# gulf shores pier 7/23/09



## slanddeerhunter (Jun 11, 2008)

I got to the pier about 6a.m. left cigs at home big mistake figured i would catch live bait ,there was none to be had.after two hours trying left to go to top gun got a box of cigs got back took about an hour before i hooked up.caught one small king .The kings were already going when i got there i saw 15 to 20 on the deck before i decided to give up on live bait.best i saw was a30ish caught on a crazy fish under a cork,go figure.In all a very good day other than no trolleys to be seen,and most of the time the west rail was empty due to wind.



















notice fresh box of cigs dont leave home without them.


----------



## punkin438 (May 30, 2009)

Nice King.I was there Tuesday and Wednesday and saw some nice kings caught.


----------



## dpewitt (Oct 26, 2007)

Were you freelining the cig?


----------



## slanddeerhunter (Jun 11, 2008)

yea ,freeline ,snobble witch ever way you say it straight leader #4 trebble hook,hooked in the nose and casted out.


----------



## CroixBum (Jul 9, 2009)

I know this is a very dumb question, kind of like what colr milk comes from a brown cow, anyway what is freeline in very simple words. I think I have an idea but want to make sure.


----------



## roofordie (Sep 24, 2008)

> *CroixBum (7/24/2009)*I know this is a very dumb question, kind of like what colr milk comes from a brown cow, anyway what is freeline in very simple words. I think I have an idea but want to make sure.
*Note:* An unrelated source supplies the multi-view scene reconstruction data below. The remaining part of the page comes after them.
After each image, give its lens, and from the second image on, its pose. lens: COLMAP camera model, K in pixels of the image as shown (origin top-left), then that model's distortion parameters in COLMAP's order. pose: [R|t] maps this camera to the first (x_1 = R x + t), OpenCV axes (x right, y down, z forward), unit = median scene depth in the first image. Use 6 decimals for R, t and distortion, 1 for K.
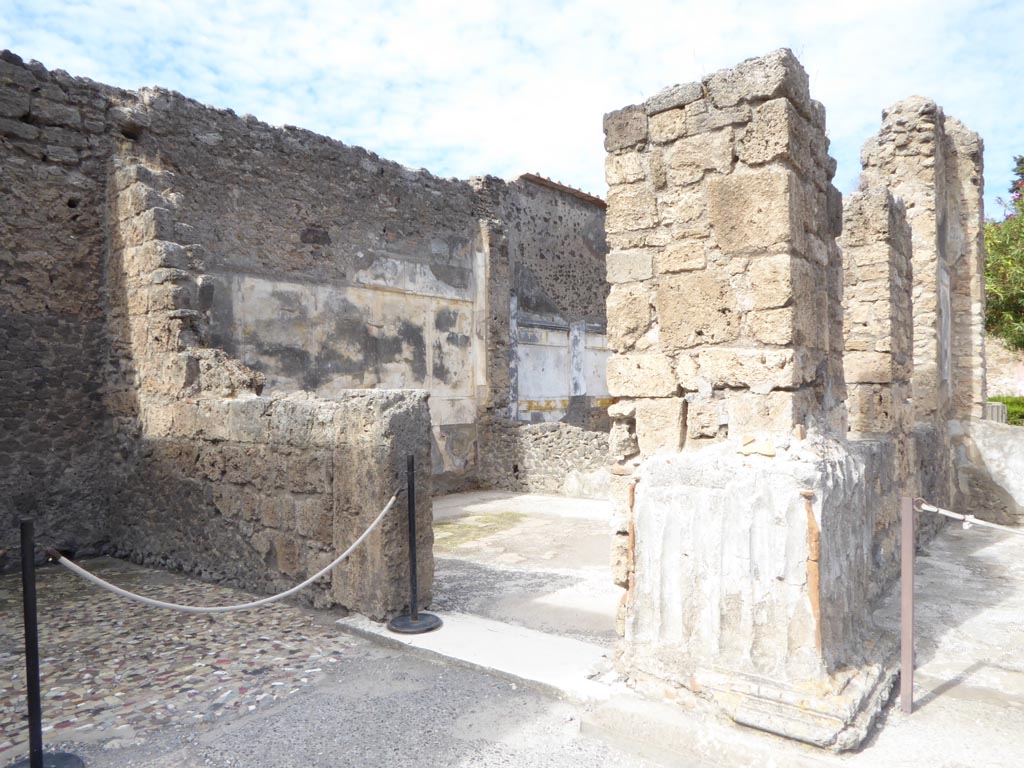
lens RADIAL K [[725.4, 0, 513.7], [0, 725.4, 382.8], [0, 0, 1]] dist [-0.046341, 0.022670]
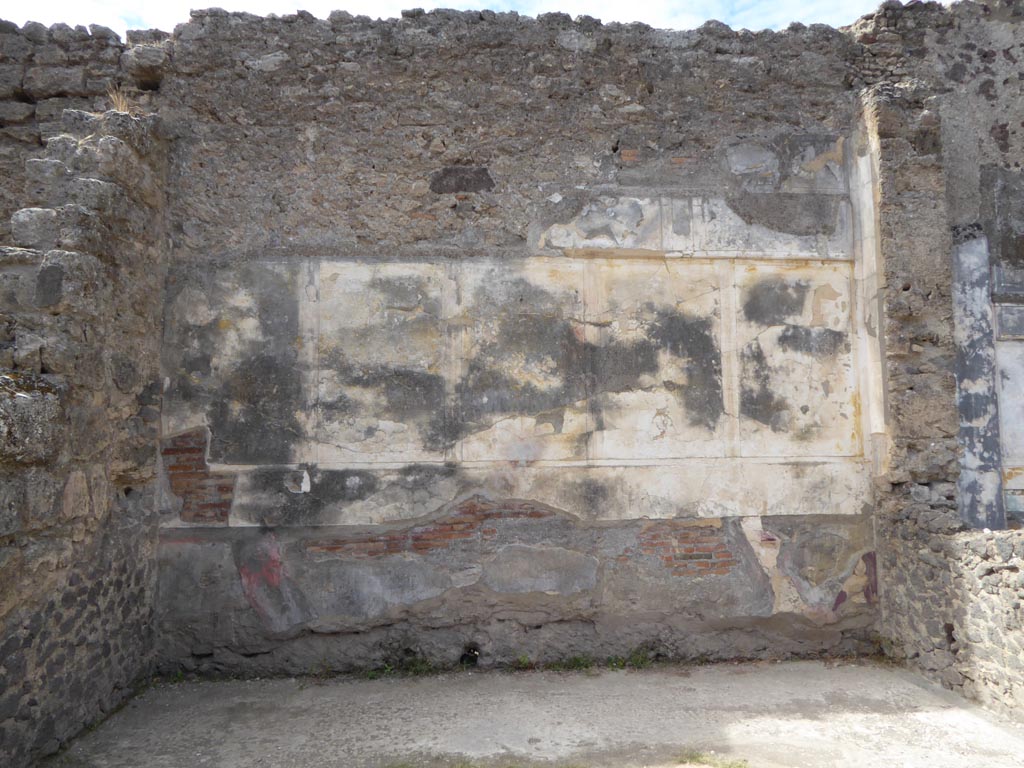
lens RADIAL K [[725.4, 0, 514.2], [0, 725.4, 381.0], [0, 0, 1]] dist [-0.046341, 0.022670]
pose [[0.668237, -0.051301, -0.742177, 0.159394], [0.005307, 0.997923, -0.064201, -0.002048], [0.743929, 0.038963, 0.667122, 0.574672]]
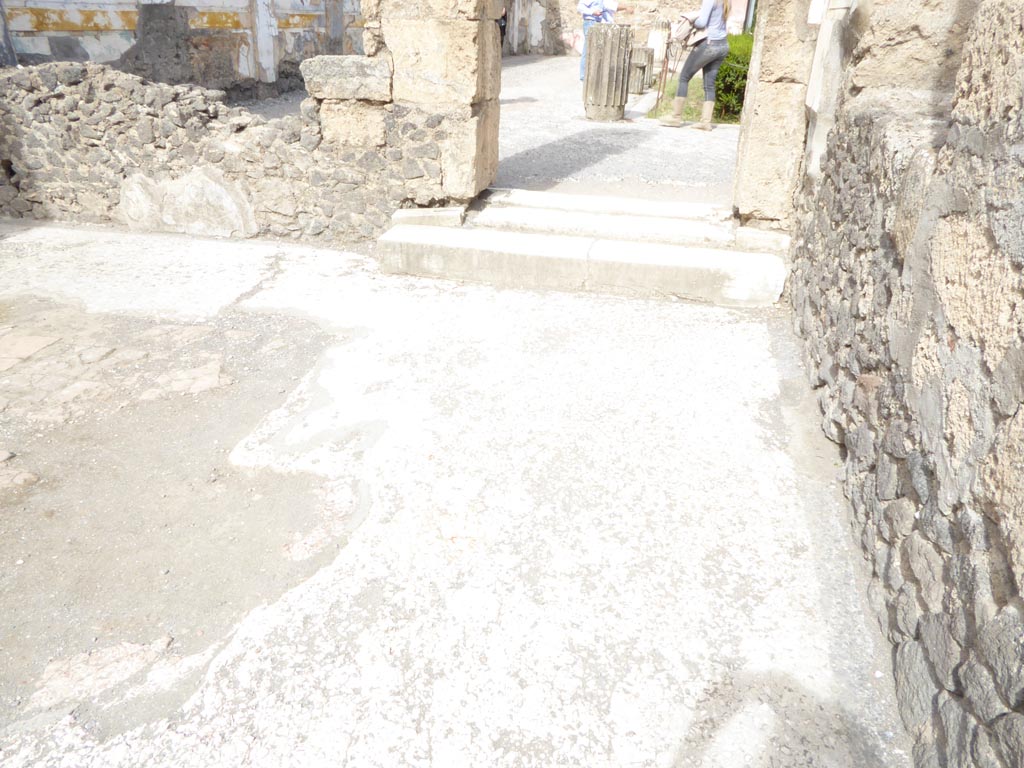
lens RADIAL K [[725.4, 0, 515.1], [0, 725.4, 384.2], [0, 0, 1]] dist [-0.046341, 0.022670]
pose [[0.905461, -0.153805, 0.395581, 0.102774], [-0.049416, 0.887489, 0.458171, 0.017505], [-0.421543, -0.434404, 0.795986, 0.473964]]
um....wow. "freelining" means just what the name implies. NO weight, NO bobber, NO balloon, Just a leader, a hook, and a bait. A "free line". That way the bait follows a 'natural' drift pattern.I personally LOVE it, and utilize it for fresh water fishig as well as salt water.


----------



## whiskersticker (Jun 27, 2009)

the southwest side has been the hot side the last couple days


----------



## ScullsMcNasty (Oct 4, 2007)

nice fish!


----------



## robertyb (Oct 15, 2007)

I ran out of bait the other day at PCB pier and found a spot where I could throw a rattletrap without hitting snobblers and caught two kings and a boboon the trap. Always worth a shot when the bait is scarce.


----------



## costadelmarkid (Mar 10, 2009)

i was there yesterday and caught a nice size king, and 3 nice spanish but it was super crowded.


----------



## stvtackett (Oct 12, 2008)

super crowded i did not see, there was a crowd but this pier was easily fishable. i fished from the se corner to the sw corner from first light until after 6 p.m. and never had a problem finding a spot.


----------



## costadelmarkid (Mar 10, 2009)

i guess it was just crowded because it was a saturday and a lot of people were off work.


----------